XDATA: Enabling Efficient Data Science at Scale
By: Wade Shen, Program Manager for the Information Innovation Office (I2O) at Defense Advanced Research Projects Agency (DARPA)
Both in business and government applications, the understanding of data is increasingly important for decision processes. These data are often large, unstructured, noisy and complex yet the tools we have for processing these data are either:
1) easy to use, but don't scale to large datasets
2) difficult to use, but scale well
Furthermore, the processing of unstructured data in the form of images, video, speech, text, sensors, etc. often require deep technical expertise for proper processing and handling.

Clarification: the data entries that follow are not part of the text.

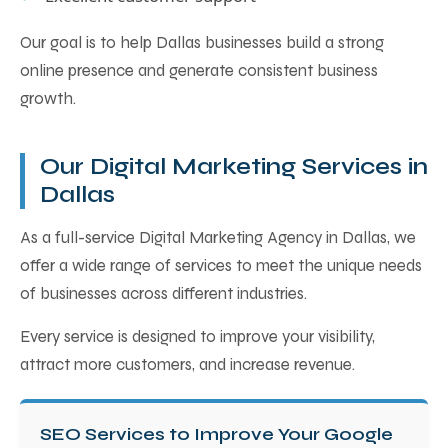
Our goal is to help Dallas businesses build a strong
online presence and generate consistent business
growth.
Our Digital Marketing Services in
Dallas
As a full-service Digital Marketing Agency in Dallas, we
offer a wide range of services to meet the unique needs
of businesses across different industries.
Every service is designed to improve your visibility,
attract more customers, and increase revenue.
SEO Services to Improve Your Google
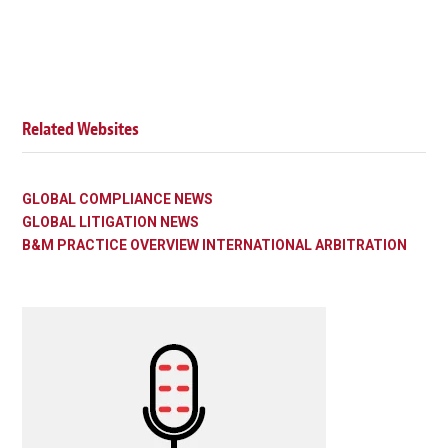
Related Websites
GLOBAL COMPLIANCE NEWS
GLOBAL LITIGATION NEWS
B&M PRACTICE OVERVIEW INTERNATIONAL ARBITRATION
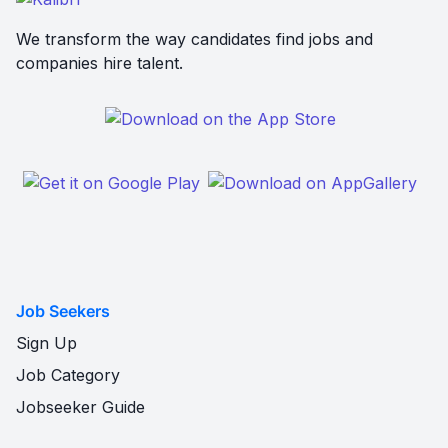
We transform the way candidates find jobs and
companies hire talent.
Job Seekers
Sign Up
Job Category
Jobseeker Guide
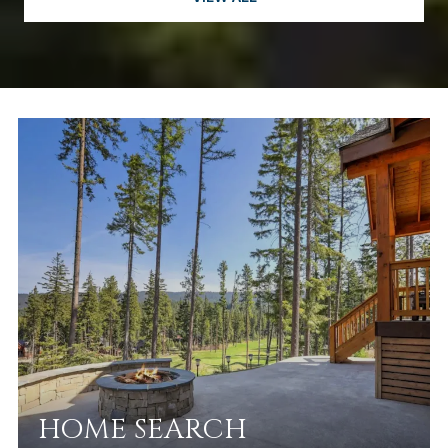
HOME SEARCH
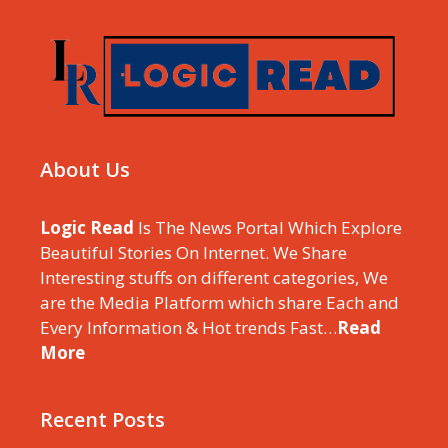
About Us
Logic Read
Is The News Portal Which Explore
Beautiful Stories On Internet. We Share
Interesting stuffs on different categories, We
are the Media Platform which share Each and
Every Information & Hot trends Fast…
Read
More
Recent Posts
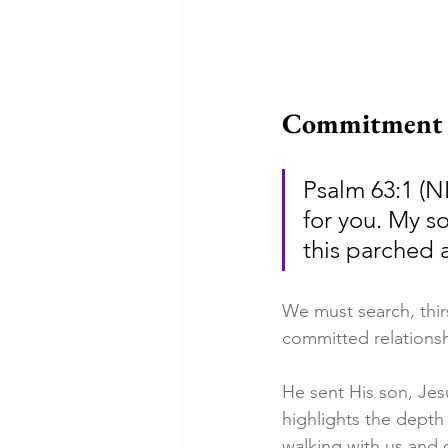
Commitment t
Psalm 63:1 (N
for you. My so
this parched 
We must search, thir
committed relationsh
He sent His son, Jesu
highlights the depth
walking with us and 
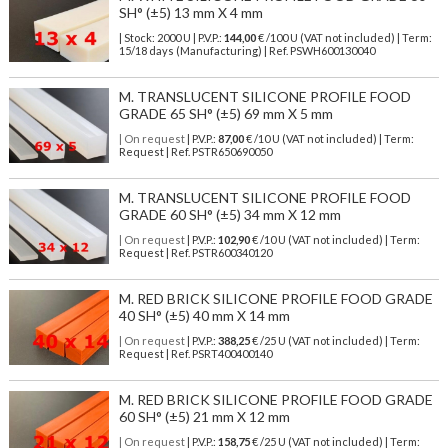
SH° (±5) 13 mm X 4 mm
| Stock: 2000 U
| P.V.P.:
144,00
€
/100 U (VAT not included)
| Term:
15/18 days (Manufacturing) | Ref.
PSWH600130040
M. TRANSLUCENT SILICONE PROFILE FOOD
GRADE 65 SH° (±5) 69 mm X 5 mm
| On request
| P.V.P.:
87,00
€ /10 U (VAT not included) | Term:
Request | Ref. PSTR650690050
M. TRANSLUCENT SILICONE PROFILE FOOD
GRADE 60 SH° (±5) 34 mm X 12 mm
| On request
| P.V.P.:
102,90
€ /10 U (VAT not included) | Term:
Request | Ref. PSTR600340120
M. RED BRICK SILICONE PROFILE FOOD GRADE
40 SH° (±5) 40 mm X 14 mm
| On request
| P.V.P.:
388,25
€ /25 U (VAT not included) | Term:
Request | Ref. PSRT400400140
M. RED BRICK SILICONE PROFILE FOOD GRADE
60 SH° (±5) 21 mm X 12 mm
| On request
| P.V.P.:
158,75
€ /25 U (VAT not included) | Term:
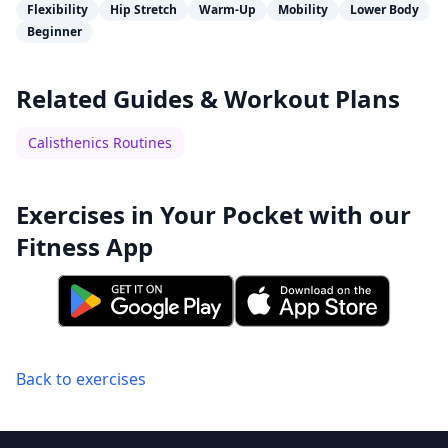
Flexibility
Hip Stretch
Warm-Up
Mobility
Lower Body
Beginner
Related Guides & Workout Plans
Calisthenics Routines
Exercises in Your Pocket with our
Fitness App
Back to exercises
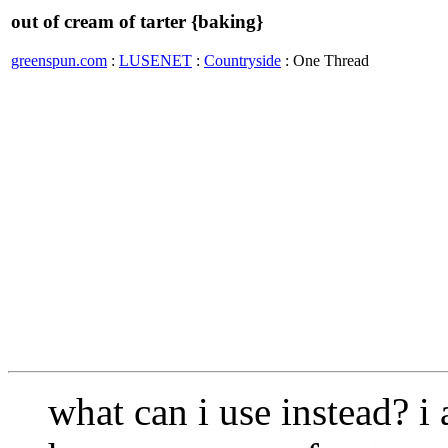
out of cream of tarter {baking}
greenspun.com
:
LUSENET
:
Countryside
: One Thread
what can i use instead? 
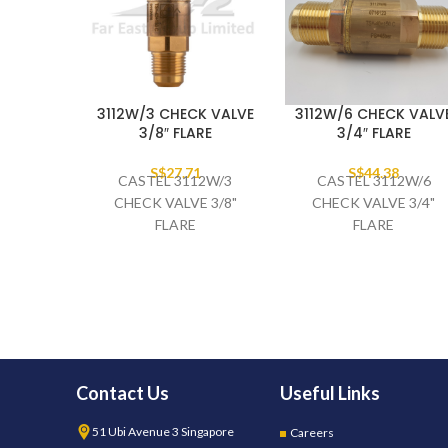
3112W/3 CHECK VALVE
3112W/6 CHECK VALV
3/8″ FLARE
3/4″ FLARE
S$
27.71
S$
44.38
CASTEL 3112W/3
CASTEL 3112W/6
CHECK VALVE 3/8"
CHECK VALVE 3/4"
FLARE
FLARE
Contact Us
Useful Links
51 Ubi Avenue 3 Singapore
Careers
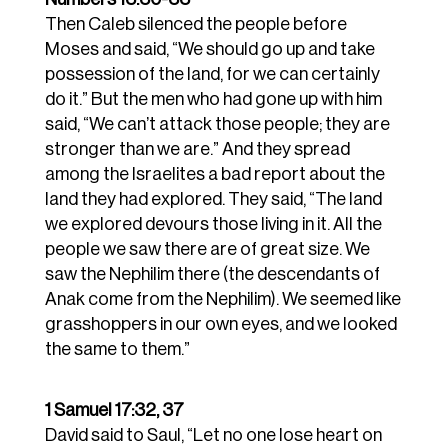
Then Caleb silenced the people before
Moses and said, “We should go up and take
possession of the land, for we can certainly
do it.”
But the men who had gone up with him
said, “We can’t attack those people; they are
stronger than we are.”
And they spread
among the Israelites a bad report about the
land they had explored. They said, “The land
we explored devours those living in it. All the
people we saw there are of great size.
We
saw
the Nephilim there (the descendants of
Anak come from the Nephilim). We seemed like
grasshoppers in our own eyes, and we looked
the same to them.”
1 Samuel 17:32, 37
David said to Saul, “Let no one lose heart on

XDATA aims to meet these challenges by developing computational techniques and software tools for processing and analyzing large, imperfect and incomplete data. For scalable analytics, this approach includes researching distributed databases, statistical sampling methods and new algorithmic advances to lower the computational
complexity of pattern matching. For information visualization, the approach includes developing human-computer interaction tools that are web-based, factor computation between client and server, and build from an open code base to enable rapid customization to different missions.
In this talk we describe the work and outcomes of the XDATA program. We show how DARPA-sponsored open-source tools can be used to enable large scale data exploration/discovery and how these tools reduce the time/effort to produce engineered solutions for complex data problems.